Our fork lives at github.com/TWN-Systems/enclosed. We run it (FOR FREE) on Cloudflare Workers with Workers KV as the storage backend.

Why this stack:

  • Workers puts the endpoint at every Cloudflare edge location. It's fast from Launceston, it's fast from Jakarta, it's fast from Frankfurt.
  • KV is a key-value store with TTL. You set an expiration on write, Cloudflare wipes the entry when it's up. No cron jobs, no cleanup scripts, no forgetting to prune the database.
  • Zero servers for us to manage. Which means zero servers for us to patch, zero servers for us to misconfigure, zero servers for an attacker to pivot through.
  • Free tier handles our volume comfortably. Workers gives you 100k requests/day free, KV storage is cheap in the extreme. Running this service costs us effectively nothing.

Deploying it was a wrangler deploy, a KV namespace, and three domain routes. The whole thing is version-controlled alongside the rest of our infrastructure.

Use it from the terminal

If you're scripting credential handoffs, log-dump workflows, or anything that benefits from a pipe, Corentin also maintains an official CLI as an npm package. Point it at our instance and you can pipe secrets straight from your terminal:

npm install -g @enclosed/cli

# point the CLI at our instance
enclosed config set instance-url https://twn.cx

# basic note
enclosed create "secret goes here"

# pipe from stdin
cat credentials.json | enclosed create --stdin

# attach files with full options
enclosed create \
  --file backup.tar.gz \
  --password "out-of-band-password" \
  --ttl 3600 \
  --deleteAfterReading \
  "Here's the config dump you asked for"

# view a note back (handy for scripts)
enclosed view <note-url>

That means Enclosed drops cleanly into provisioning scripts, CI pipelines, Ansible playbooks, or anywhere you'd otherwise be piping secrets to a less-secure channel. It's the difference between "send this password securely" being a manual browser task and being one line in a shell script.

Why self-host it

There's already prior art here. onetimesecret.com has been around for years and does this well.

1Password has one-time secrets. PrivateBin has public instances. Password Pusher exists. If you just need to send one password right now, any of them will work.

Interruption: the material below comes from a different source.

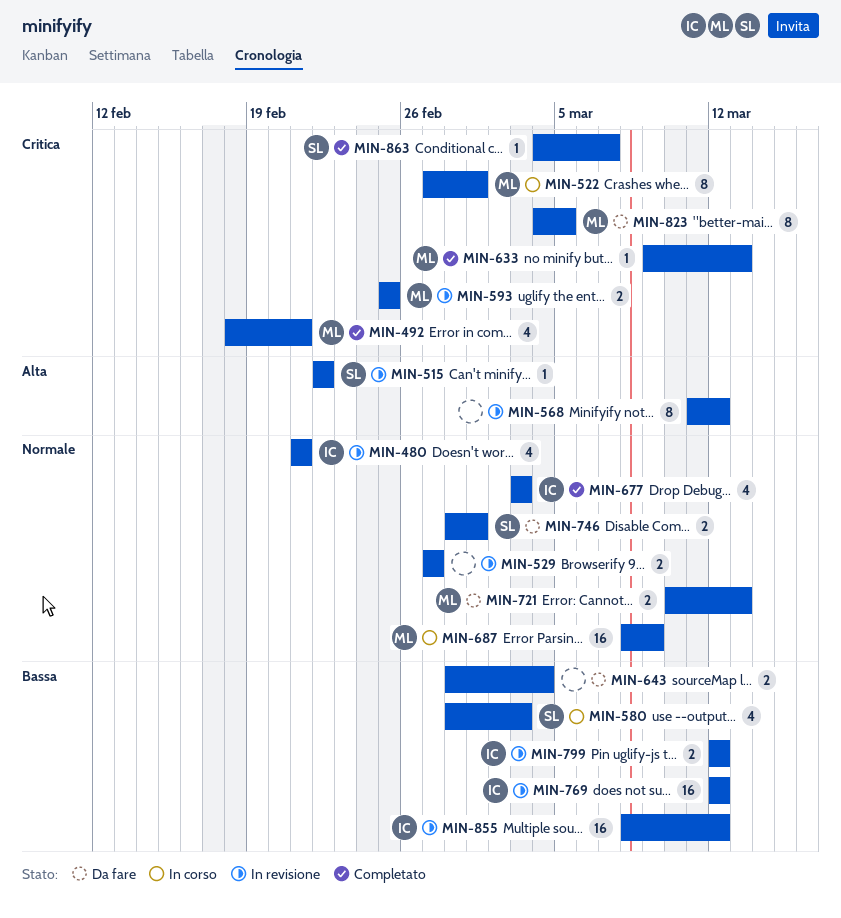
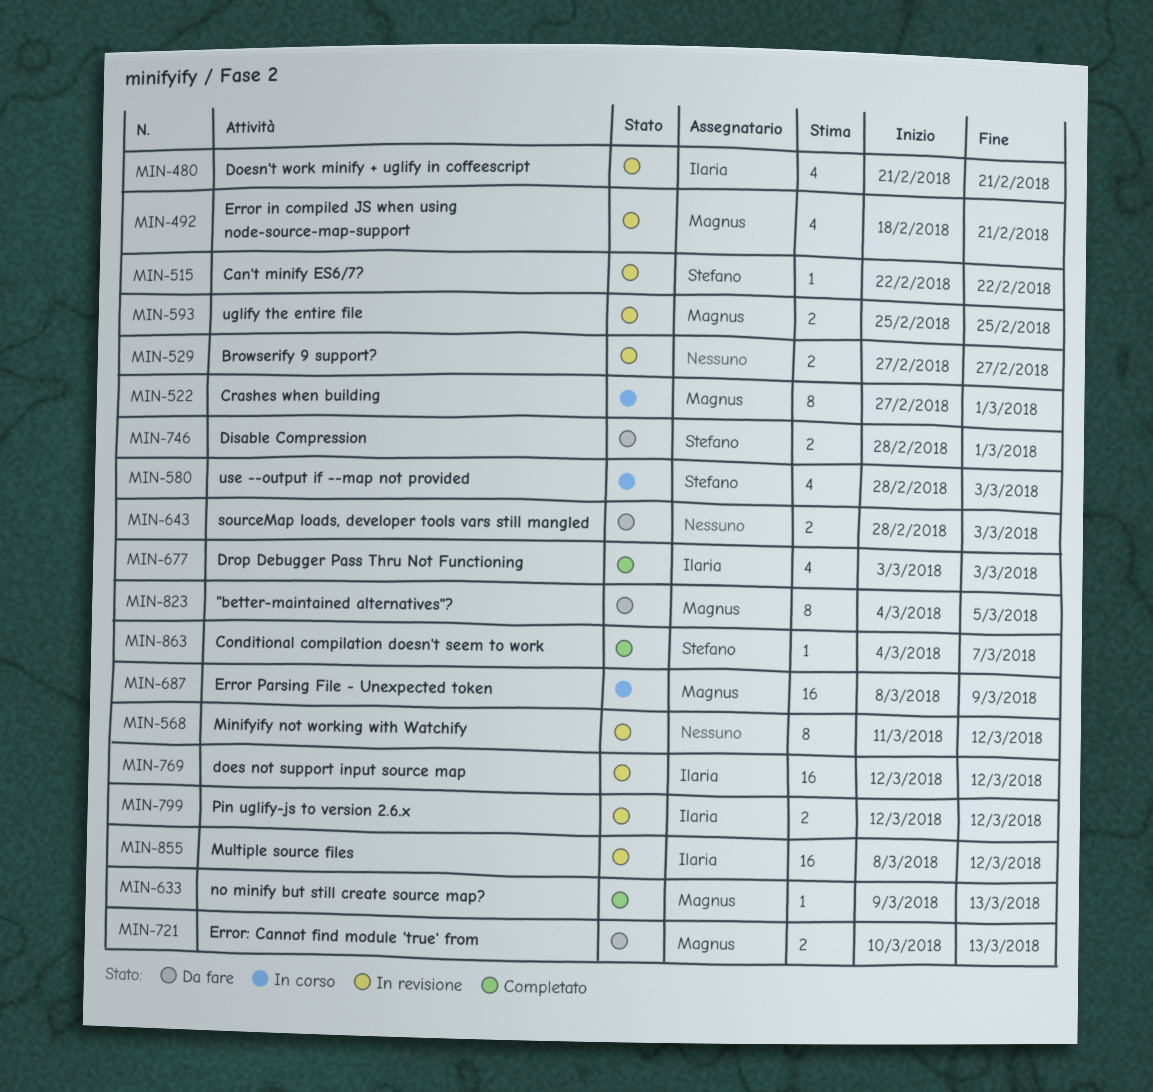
MIN-492, status: Completato -> In revisione
MIN-643, due: Mar 4 -> Mar 3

We run our own for two reasons:

We wanted something we fully control. The source is in our GitLab and mirrored publicly at TWN-Systems/enclosed.

If upstream abandons the project, pivots, or merges something we don't like, we keep moving. If a client needs a patch, we patch it.

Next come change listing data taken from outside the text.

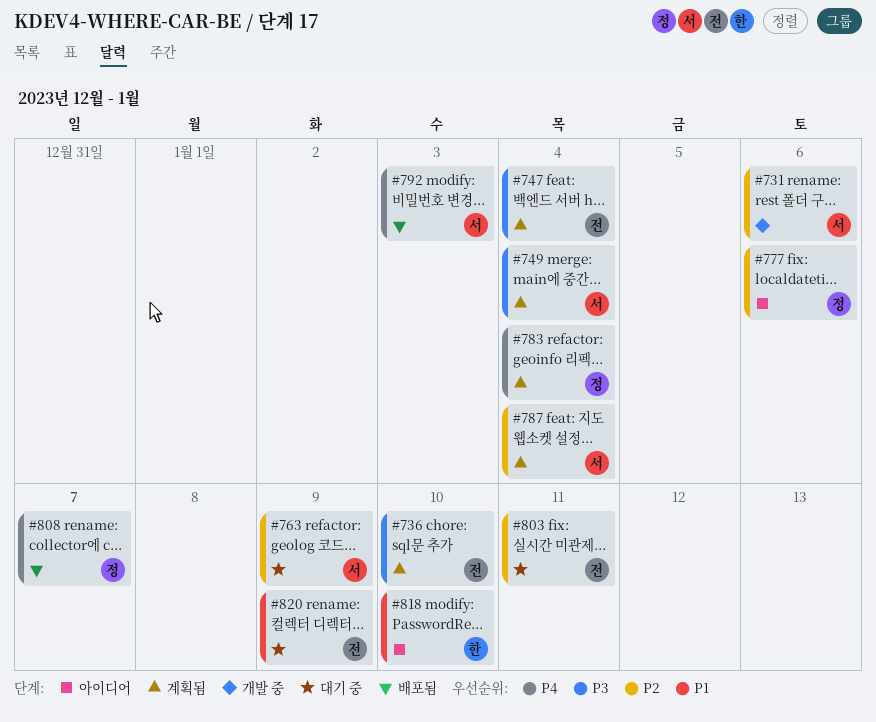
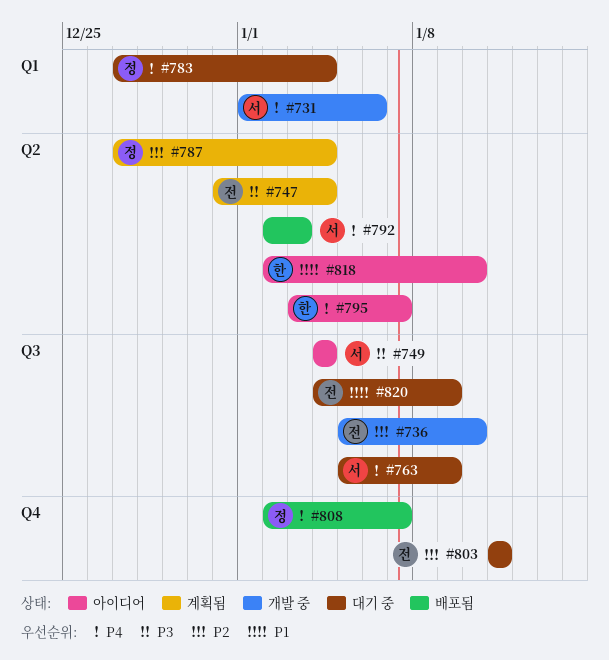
#731, priority: P2 -> P4
#736, status: 계획됨 -> 개발 중
#736, priority: P3 -> P2
#749, status: 계획됨 -> 아이디어
#763, priority: P2 -> P4
#777: present -> none
#783, status: 계획됨 -> 대기 중
#787, owner: 서 -> 정
#795: none -> present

We run on Cloudflare Workers today, so yes; if Cloudflare has a bad day, so do we. No point pretending otherwise.

But the code isn't locked to Workers. We can redeploy on Bun, Node, Deno, or stick it behind Caddy on a VPS if we ever need to.

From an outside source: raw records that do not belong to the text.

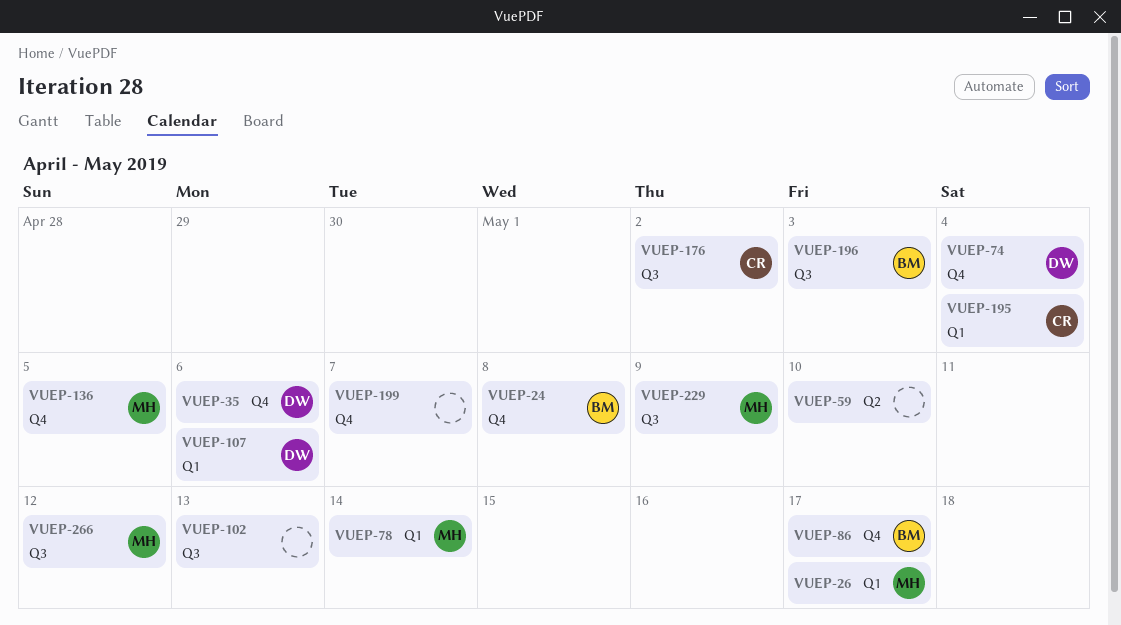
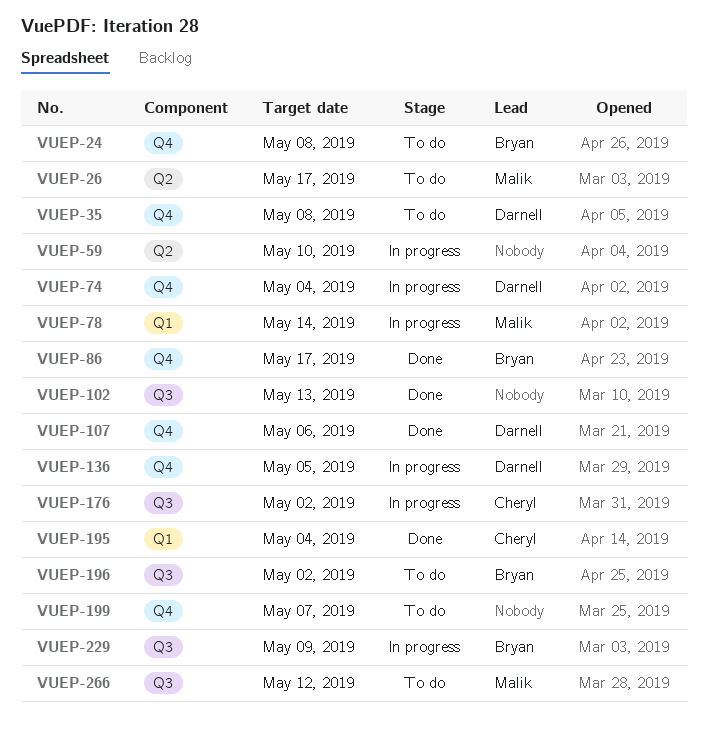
VUEP-26, label: Q1 -> Q2
VUEP-35, due: May 6 -> May 8
VUEP-107, label: Q1 -> Q4
VUEP-136, owner: Malik -> Darnell
VUEP-196, due: May 3 -> May 2
VUEP-229, owner: Malik -> Bryan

Migrating off a hosted SaaS means rebuilding the workflow from scratch; migrating this means changing a deploy target.

We wanted it branded under TWN. twn.cx is short, memorable, and clearly ours. Clients who've been trained to be suspicious of random URLs — correctly — recognise our domain. A link on someRandomSecretService.io doesn't get the same trust. This is the same reason we run our own mail, our own DNS, our own everything where it makes sense.

It's not about avoiding dependencies entirely. Cloudflare is a dependency, DNS is a dependency, the upstream project is a dependency. It's about which dependencies we accept and whether we can swap them without rebuilding the workflow.

That's the whole pitch. We didn't reinvent the wheel — Corentin's project already did the hard part. We took it, deployed it under our domains, and now it's part of how TWN operates.

Go use it

Screenshot showcasing twn.cx WebGUI

Open https://twn.cx, paste a secret or drop a file, share the link. No account, no telemetry, no tracking. You don't need to tell us who you are.

If you're still sending passwords, files, or anything sensitive in plaintext email or chat, there's no excuse for that in 2026. The tooling is free, client-side encryption means you don't even have to trust the operator, and the link dies on its own.

Pick something. Use it. Stop leaving sensitive data in places it doesn't need to be.